> _Extract_:
[Marxism] some labor news from Iraq

mekchi at verizon.net mekchi at verizon.net
Tue Mar 16 21:49:00 MST 2004


Iraqi Currency Exchange Comes Up Millions Short: Cashiers Held Responsible for Missing Funds.
By Ariana Eunjung Cha and Omar Fekeiki, Washington Post Staff Writers, Thursday, March 11, 2004.  

Samir Adel, the head of the Worker-Communist Party of Iraq, accused the new Iraqi ministries of using "the same old Baathist ways." "They don't have evidence," he said, "but they imprison people."

 BAGHDAD -- For the past month, Nadhima Hussein and 12 other women have been locked inside a dark, fly-infested room at a police station here. The Iraqi Finance Ministry says Hussein, a bank manager, owes them millions of dollars to compensate for counterfeit or missing money her branch accepted during the currency exchange that ended in mid-January. She says she did nothing wrong.

The cash swap, designed to erase the image of former president Saddam Hussein from Iraqi bills, was among the most visible projects of the U.S.-led reconstruction, and, on the surface, things appeared to go smoothly. The transport trucks were not hijacked, the banks were not held up. The exchange, which took place between Oct. 15 and Jan. 15, was credited with helping to stabilize the economy. 

But a Finance Ministry audit that began a few weeks ago turned up a surprise: The amount of new money given out exceeded the amount of old money taken in by more than $22 million. The ministry has accused bank employees, almost all of whom are female cashiers, of stealing the money for themselves or for organized crime groups. It has sent out notices to hundreds of them, demanding that they repay the money or face imprisonment.

> _To do_:
Continue the news article about the shortfall in Iraq's currency exchange, starting right after its last sentence.

> _Information supplied_:
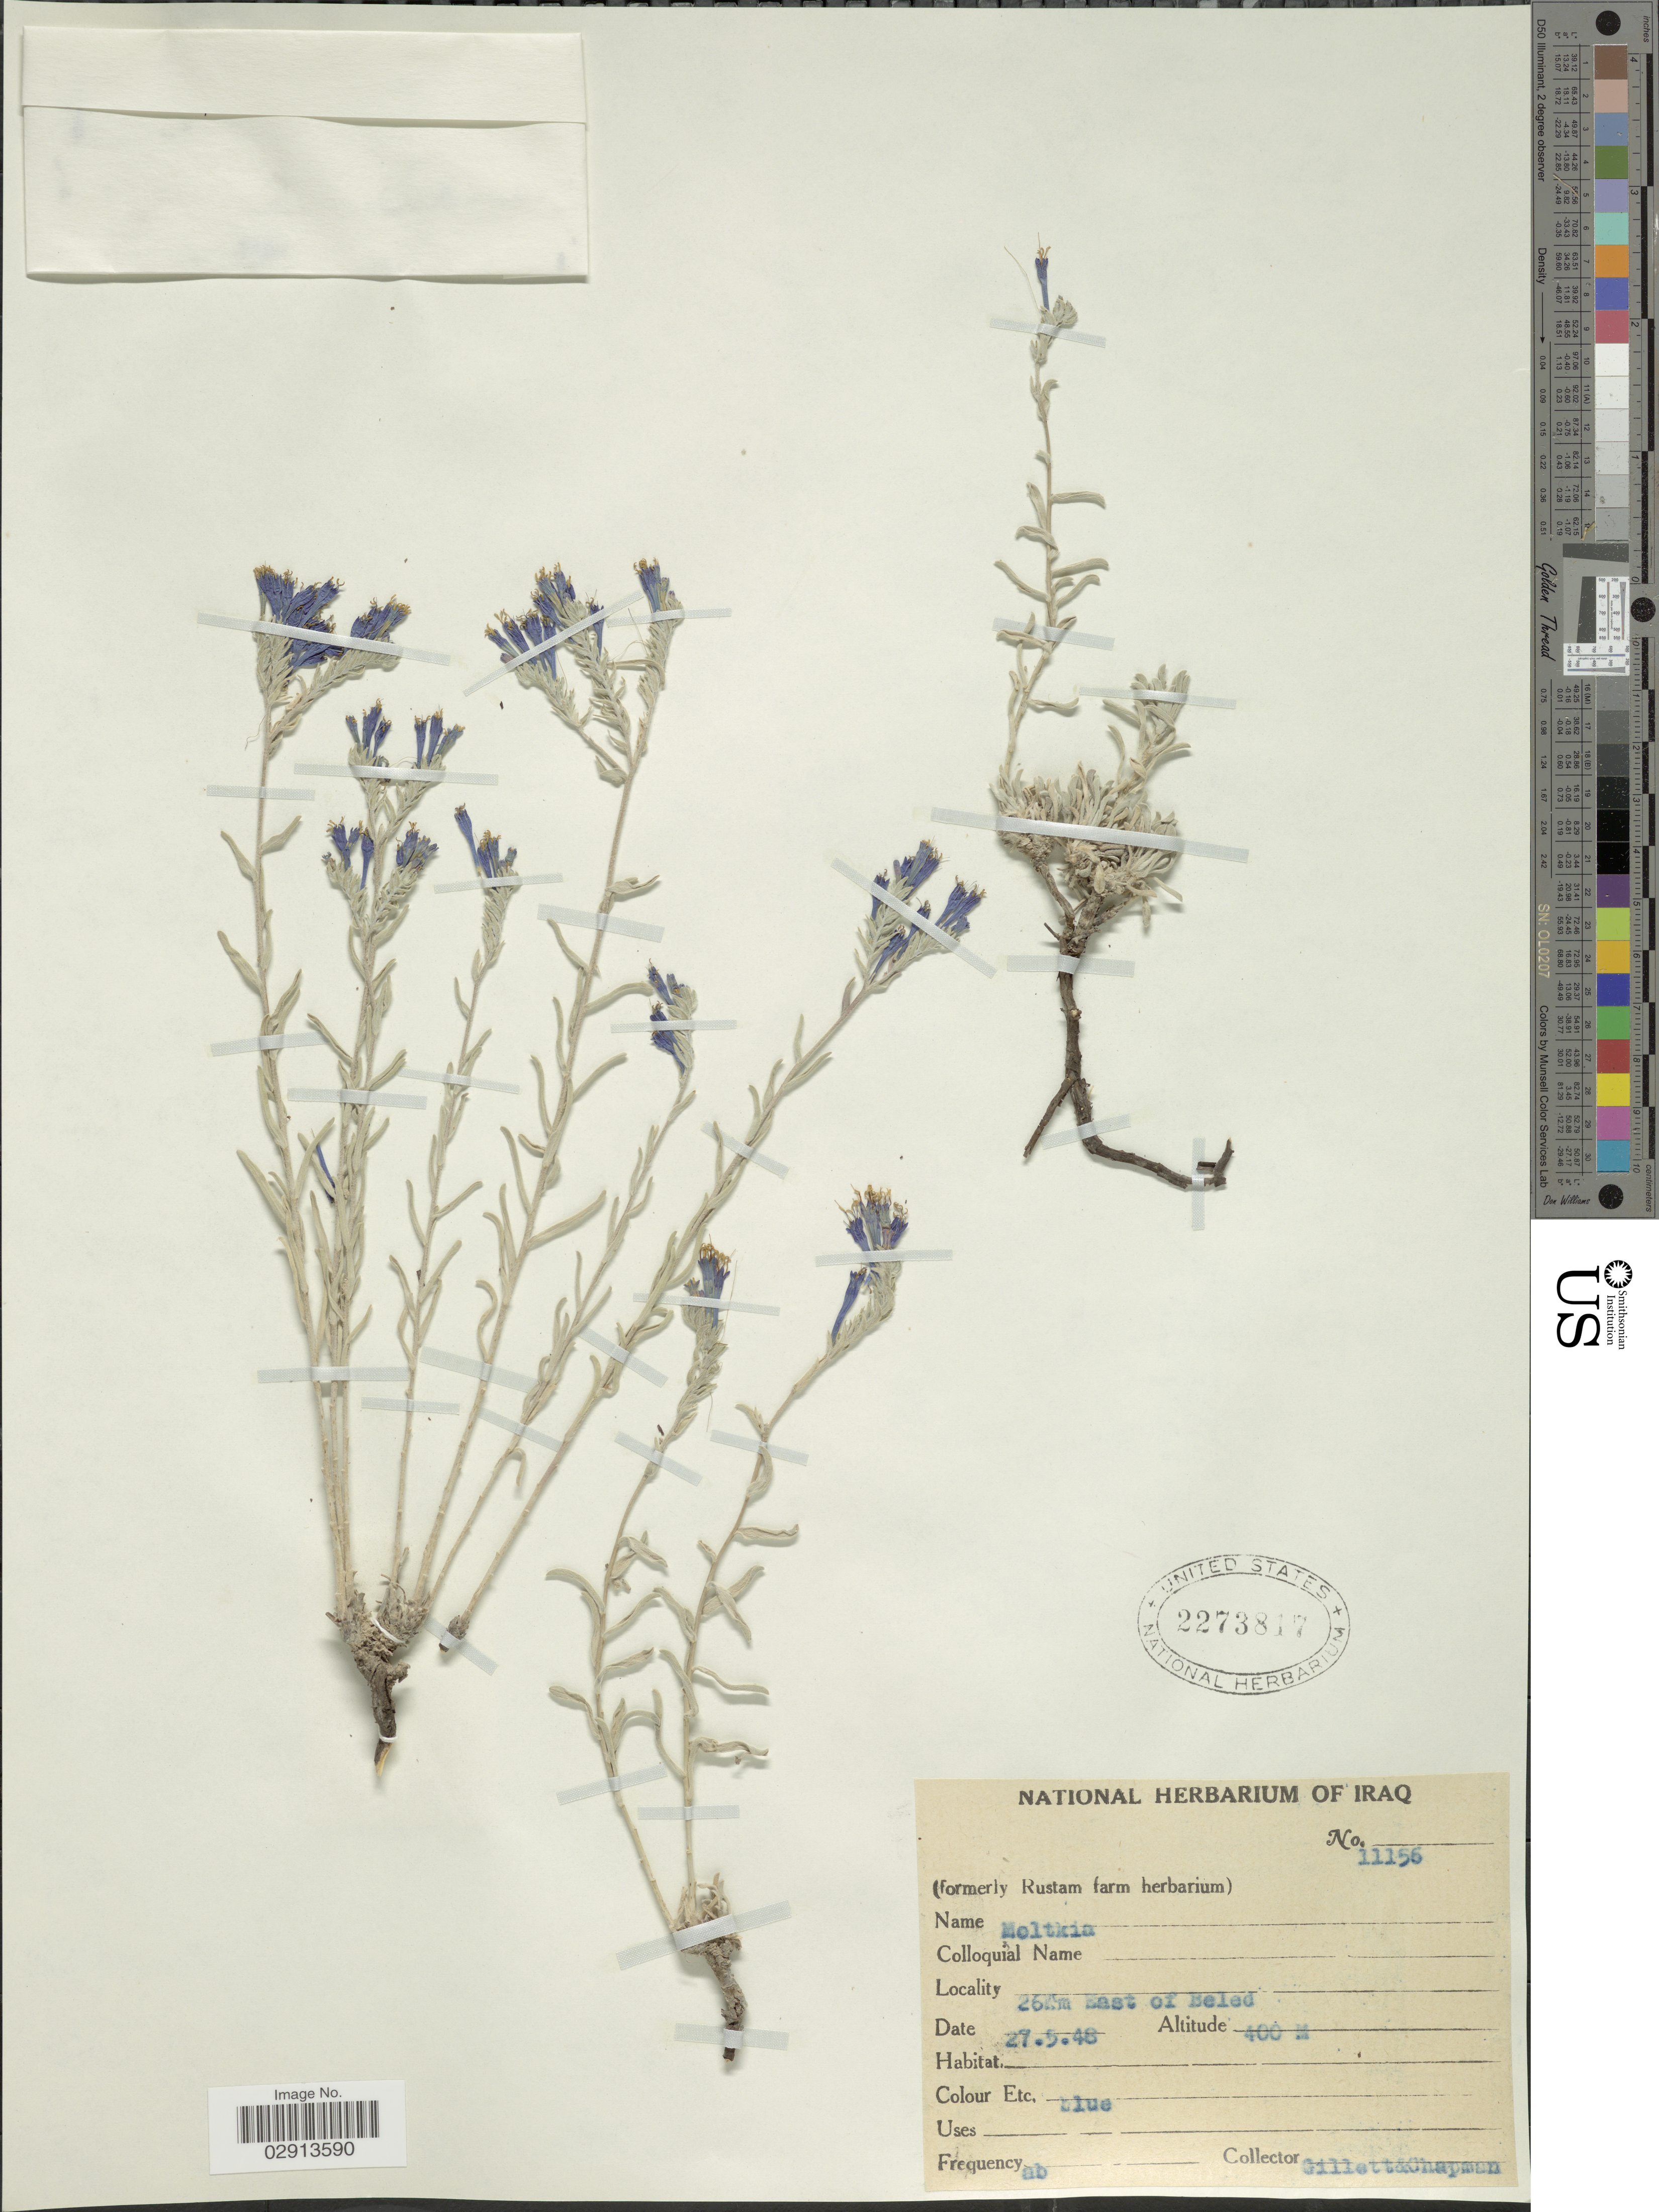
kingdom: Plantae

> _Result for this task_:
 
The accused say others had access to the money after it had been counted and that the new government, in a rush to judgment, is acting just like the old government, putting the blame for its own mistakes or corruption on rank-and-file workers. Demonstrations this month have called for the release of the cashiers, who are believed to be the largest group of women to be detained since Hussein was toppled last year. 

"They took these women as a sacrifice, so that their colleagues 

will be frightened to pay the money back and that their problem of the shortage will be solved," said Falih Maktuf, a lawyer who has volunteered to represent the women without pay. 
Suspects who maintain their innocence are eligible for release on bail, but few can afford it. Maktuf has asked that the women be released without bail pending trial. They will be tried by a special judge with expertise in economic crimes. 
 
Law is still a fluid concept in the new Iraq. On Monday, the Iraqi Governing Council approved an interim constitution with a bill of rights, but it is a legal framework that does not address the nitty-gritty of crime and punishment. Committees are drafting new foreign exchange laws and guidelines for the role of regulatory bodies. In the meantime, most of the laws in effect during Hussein's rule are still being followed.
 
The banking scandal is one of several examples of alleged government corruption in postwar Iraq that have hampered reconstruction efforts. The Oil Ministry spent months waiting for spare parts for pumping stations and then discovered forged records showing the equipment had been paid for but never shipped from Amman, Jordan. The Interior Ministry has fired border police who took bribes to let people enter the country from Iran without proper identification. Officials at Iraq's five ports have disciplined workers for stealing from humanitarian aid shipments.
 
The Governing Council and the U.S.-led occupation authority began a crackdown on corruption a few weeks ago, creating commissions with independent authority to investigate possible crimes in government ministries. A new law governing the operations of the Central Bank authorizes the creation of a financial services tribunal, which will determine the fate of the cashiers.
"In the past, employees did not have any respect for laws. We want to teach people this respect," said Sabah Nouri, head of the Finance Ministry's bank audit committee.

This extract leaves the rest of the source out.